February 2, 2020

Monday Morning Memo: European Fund Industry Review 2019

by Detlef Glow.

The European fund industry enjoyed estimated net inflows of €303.9 bn in 2019 after a rough 2018, when funds had estimated net outflows of €129.2 bn. The flows were mainly driven by discussions about a possible positive outcome in the trade war between the U.S. and China, Brexit developments, the ongoing low interest rate environment, and U.S. rate cuts. Taking this all into account, it was not surprising that 2019 was another positive year for the European fund industry. That said, the flows within equity funds were surprising (Please see the special section on this topic below). Even as the general environment was positive, some fund promoters witnessed heavy outflows, with investors getting more selective. It was also not surprising the European fund industry experienced further mergers and acquisitions on the asset manager side and in the service provider segment.

Assets Under Management in the European Fund Industry

The assets under management in the European fund industry increased from €9.9 tr to €12.3 tr over the course of the year. This increase was mainly driven by the performance of the underlying markets (+€2.1 tr), while net sales contributed inflows of €303.9 bn.

Since exchange-traded funds (ETFs) have become an important part of the European fund industry, it is essential to review that market segment separately to get a better picture of the underlying trends in the market, although the numbers for ETFs are included in the overall numbers of the European fund industry.

The European ETF industry enjoyed a further increase in popularity with all kinds of investors last year. This popularity was seen in the form of net sales on a new record level (+€106.7 bn), while assets under management increased from €633.1 bn at the end of December 2017 to €870.0 bn at the end of 2019 due to the additional positive impact from the underlying markets (+€130.2 bn).

Graph 1: Assets Under Management in the European Fund Industry by Product Type (Euro Billions)

Review of the European Fund Industry - 2019

Source: Refinitiv Lipper

For funds overall, it was not surprising that equity funds (€4.6 tr) were the asset type with the highest assets under management, followed by bond funds (€3.2 tr), mixed-asset products (€2.1 tr), money market funds (€1.3 tr), alternative UCITS funds (€0.6 tr), real estate funds (€0.3 tr), “other” products (€0.2 tr), and commodity funds (€0.06 tr).

Graph 2: Market Share by Asset Type (December 31, 2019)

Source: Refinitiv Lipper

European Fund Flow Trends 2019

Generally speaking, 2019 was a good year for the European fund management industry since the inflows in mutual funds (+€303.9 bn) were back to normal.

Dataset records

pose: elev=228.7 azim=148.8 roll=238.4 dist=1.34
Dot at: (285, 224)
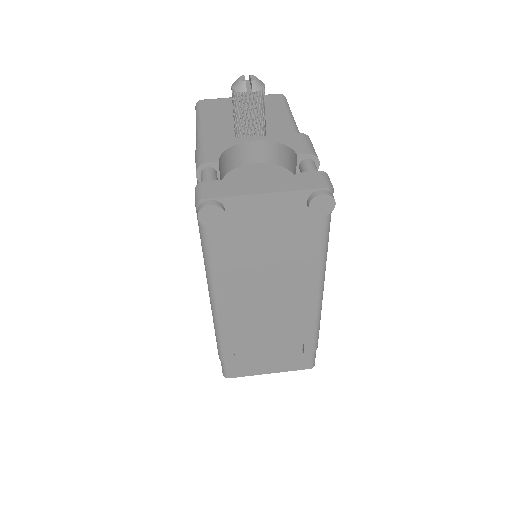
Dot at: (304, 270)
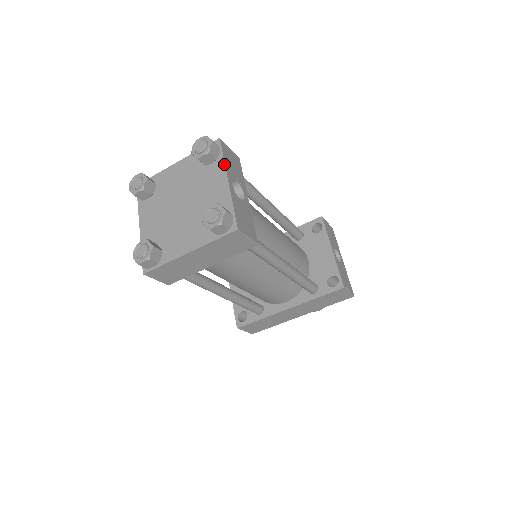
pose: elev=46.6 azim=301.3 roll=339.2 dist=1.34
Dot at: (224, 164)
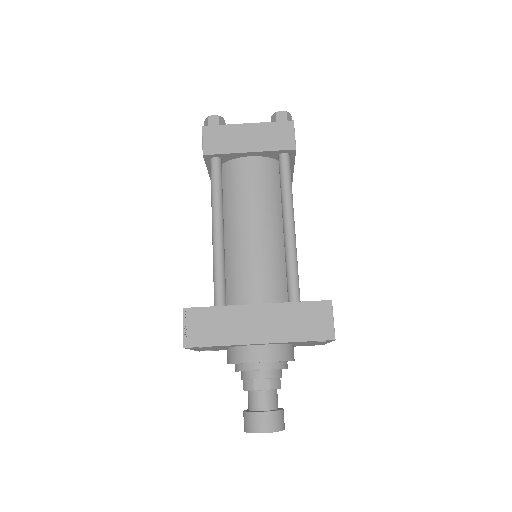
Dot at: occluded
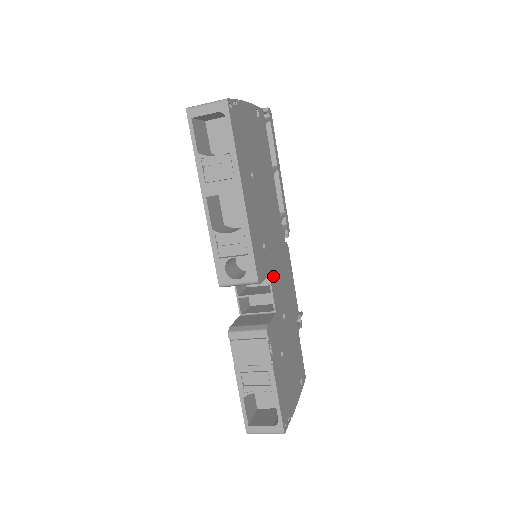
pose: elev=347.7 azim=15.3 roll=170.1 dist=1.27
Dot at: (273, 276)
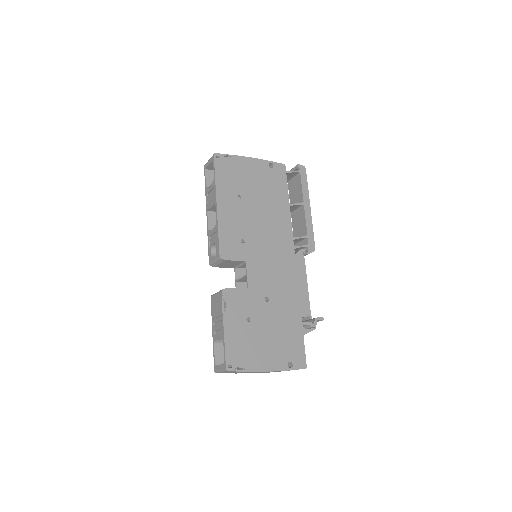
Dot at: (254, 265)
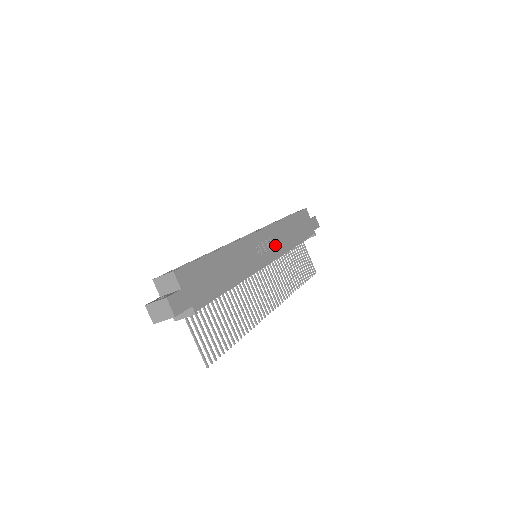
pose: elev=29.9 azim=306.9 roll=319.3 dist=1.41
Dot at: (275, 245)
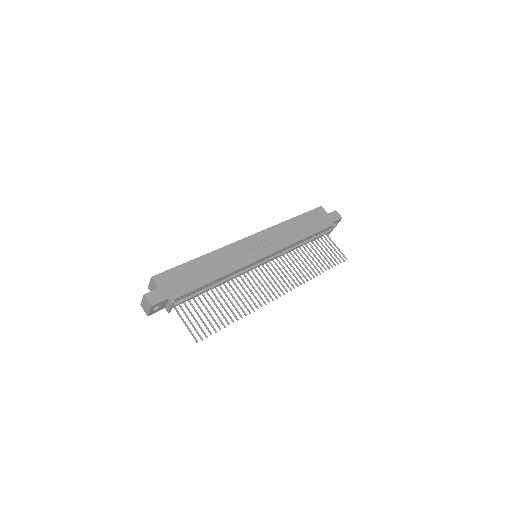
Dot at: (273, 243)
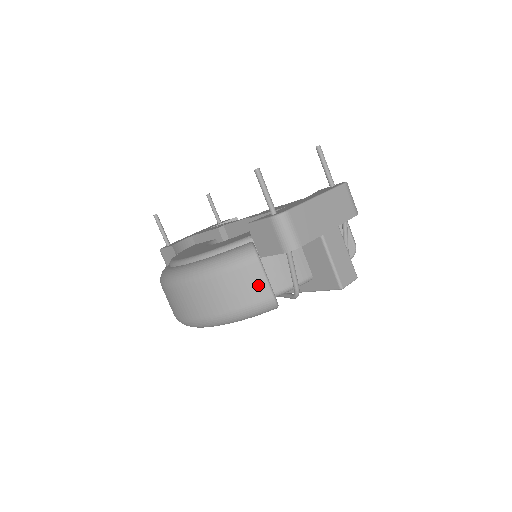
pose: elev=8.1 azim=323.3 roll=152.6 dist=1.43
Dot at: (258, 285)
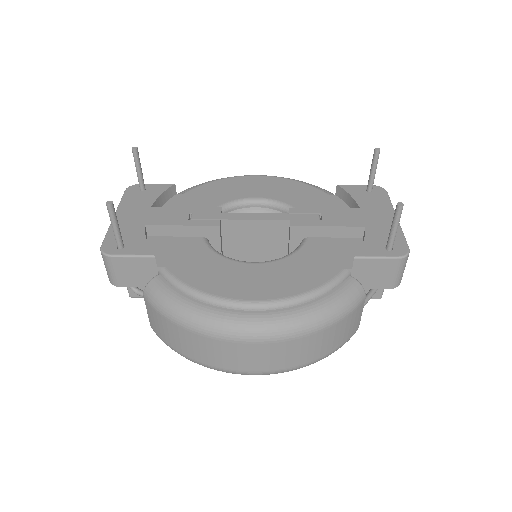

Requirements
1. According to the European fund industry review, which asset types are ranked by assets under management, and what amount does it give for each?
2. Reproduce everything in the European fund industry review from "For funds overall, it" down to "back to normal.".

Final answers
1.
- Equity funds: €4.6 tr
- Bond funds: €3.2 tr
- Mixed-asset products: €2.1 tr
- Money market funds: €1.3 tr
- Alternative UCITS funds: €0.6 tr
- Real estate funds: €0.3 tr
- "Other" products: €0.2 tr
- Commodity funds: €0.06 tr

2.
For funds overall, it was not surprising that equity funds (€4.6 tr) were the asset type with the highest assets under management, followed by bond funds (€3.2 tr), mixed-asset products (€2.1 tr), money market funds (€1.3 tr), alternative UCITS funds (€0.6 tr), real estate funds (€0.3 tr), “other” products (€0.2 tr), and commodity funds (€0.06 tr).

Graph 2: Market Share by Asset Type (December 31, 2019)

Source: Refinitiv Lipper

European Fund Flow Trends 2019

Generally speaking, 2019 was a good year for the European fund management industry since the inflows in mutual funds (+€303.9 bn) were back to normal.